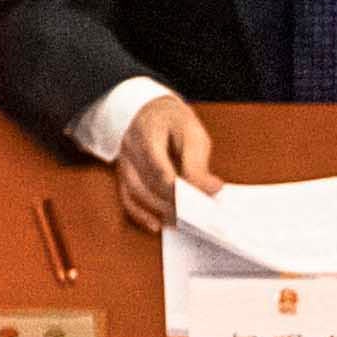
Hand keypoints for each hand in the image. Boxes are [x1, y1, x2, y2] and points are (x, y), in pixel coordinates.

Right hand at [111, 92, 217, 231]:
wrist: (148, 111)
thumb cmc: (172, 122)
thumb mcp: (192, 133)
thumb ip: (199, 163)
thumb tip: (212, 189)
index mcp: (150, 132)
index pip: (163, 166)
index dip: (183, 187)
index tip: (204, 198)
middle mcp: (132, 148)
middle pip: (151, 182)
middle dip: (176, 203)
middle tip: (200, 217)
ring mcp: (125, 162)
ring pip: (139, 193)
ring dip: (162, 210)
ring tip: (184, 222)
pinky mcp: (124, 175)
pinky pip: (127, 198)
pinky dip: (141, 215)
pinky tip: (156, 225)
_ _ _ _ _ _ _
**THE PROBLEM:** Output exactly the lines of the data that run from the one containing "Right hand at" to the very last line, and no others.

**WRITTEN ANSWER:**
Right hand at [111, 92, 217, 231]:
wrist: (148, 111)
thumb cmc: (172, 122)
thumb mcp: (192, 133)
thumb ip: (199, 163)
thumb tip: (212, 189)
index mcp: (150, 132)
index pip: (163, 166)
index dip: (183, 187)
index tip: (204, 198)
middle mcp: (132, 148)
middle pip: (151, 182)
middle dip: (176, 203)
middle tip: (200, 217)
ring mcp: (125, 162)
ring pip: (139, 193)
ring dip: (162, 210)
ring tip: (184, 222)
pinky mcp: (124, 175)
pinky pip: (127, 198)
pinky dip: (141, 215)
pinky tip: (156, 225)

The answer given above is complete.